L’homme, qui se trouvait en France pour recevoir des soins spécialisés pour des brûlures subies dans son pays d’origine, aurait volé trois personnes sous la menace d’un couteau ces derniers jours.
Comme le rapporte France Bleu , le suspect, âgé de 35 ans, a reconnu avoir agressé trois victimes âgées de 65 à 75 ans pour leur voler leurs sacs à main.
L’un des incidents a impliqué un professeur à la retraite près du lycée de Maintenon, ce qui a suscité de vives inquiétudes chez les parents du quartier. La direction de l’école a exhorté les familles à rester vigilantes après l’attaque.

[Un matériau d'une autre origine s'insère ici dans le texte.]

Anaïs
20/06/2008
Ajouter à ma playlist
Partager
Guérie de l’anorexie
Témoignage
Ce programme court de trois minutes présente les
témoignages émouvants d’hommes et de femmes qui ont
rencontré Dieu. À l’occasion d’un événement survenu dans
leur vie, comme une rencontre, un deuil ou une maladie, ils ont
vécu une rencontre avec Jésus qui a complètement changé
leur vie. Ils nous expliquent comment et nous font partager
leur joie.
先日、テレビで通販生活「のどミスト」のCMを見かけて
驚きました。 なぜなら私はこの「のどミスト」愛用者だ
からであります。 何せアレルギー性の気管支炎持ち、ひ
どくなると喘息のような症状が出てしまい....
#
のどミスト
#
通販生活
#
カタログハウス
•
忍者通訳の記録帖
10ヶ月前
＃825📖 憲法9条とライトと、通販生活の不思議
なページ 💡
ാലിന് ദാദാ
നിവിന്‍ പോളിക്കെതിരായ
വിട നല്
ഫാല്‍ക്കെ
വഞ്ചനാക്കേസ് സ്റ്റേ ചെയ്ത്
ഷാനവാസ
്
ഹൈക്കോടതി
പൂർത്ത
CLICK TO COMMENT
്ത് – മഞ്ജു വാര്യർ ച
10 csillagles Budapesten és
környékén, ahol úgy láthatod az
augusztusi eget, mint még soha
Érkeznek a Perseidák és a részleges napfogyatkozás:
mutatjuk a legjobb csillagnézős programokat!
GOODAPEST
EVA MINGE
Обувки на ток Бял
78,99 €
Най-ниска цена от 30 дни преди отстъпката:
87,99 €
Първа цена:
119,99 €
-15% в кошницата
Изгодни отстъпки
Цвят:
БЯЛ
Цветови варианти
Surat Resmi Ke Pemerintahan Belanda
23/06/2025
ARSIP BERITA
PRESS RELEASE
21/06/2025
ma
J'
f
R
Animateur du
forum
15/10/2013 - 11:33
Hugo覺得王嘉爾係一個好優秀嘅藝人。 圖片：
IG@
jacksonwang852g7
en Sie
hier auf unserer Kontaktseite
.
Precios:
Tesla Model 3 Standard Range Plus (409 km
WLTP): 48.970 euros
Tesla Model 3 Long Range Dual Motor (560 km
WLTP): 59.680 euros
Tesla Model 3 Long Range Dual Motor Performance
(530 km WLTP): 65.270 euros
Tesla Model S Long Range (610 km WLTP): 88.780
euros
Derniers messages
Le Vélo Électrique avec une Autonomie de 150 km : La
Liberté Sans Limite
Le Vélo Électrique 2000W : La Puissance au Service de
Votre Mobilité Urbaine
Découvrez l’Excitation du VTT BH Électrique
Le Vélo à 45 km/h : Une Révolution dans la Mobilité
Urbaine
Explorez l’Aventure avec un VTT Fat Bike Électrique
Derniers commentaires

Grâce aux images de vidéosurveillance de la ville, les enquêteurs du commissariat de police d’Hyères ont identifié le suspect et dressé un signalement détaillé, ce qui a conduit à son interpellation par la brigade anticriminalité (BAC) aux premières heures de mercredi. L’homme était recherché par les autorités après une recrudescence des vols à l’arme blanche dans le centre-ville la semaine dernière.
L’homme partageait sa vie entre Marseille et Hyères, où il avait loué un appartement pour pouvoir être soigné à l’Institut Léon-Bérard. D’abord venu en France pour des raisons médicales, il est aujourd’hui accusé d’avoir trahi l’hospitalité du pays en commettant des crimes violents.
Les vols ont perturbé la communauté d’Hyères et ont relancé le débat sur l’immigration et la sécurité publique en France.
Le suspect a été placé en garde à vue prolongée et doit être jugé vendredi devant le tribunal correctionnel de Toulon. Les détails du procès n’ont pas encore été dévoilés.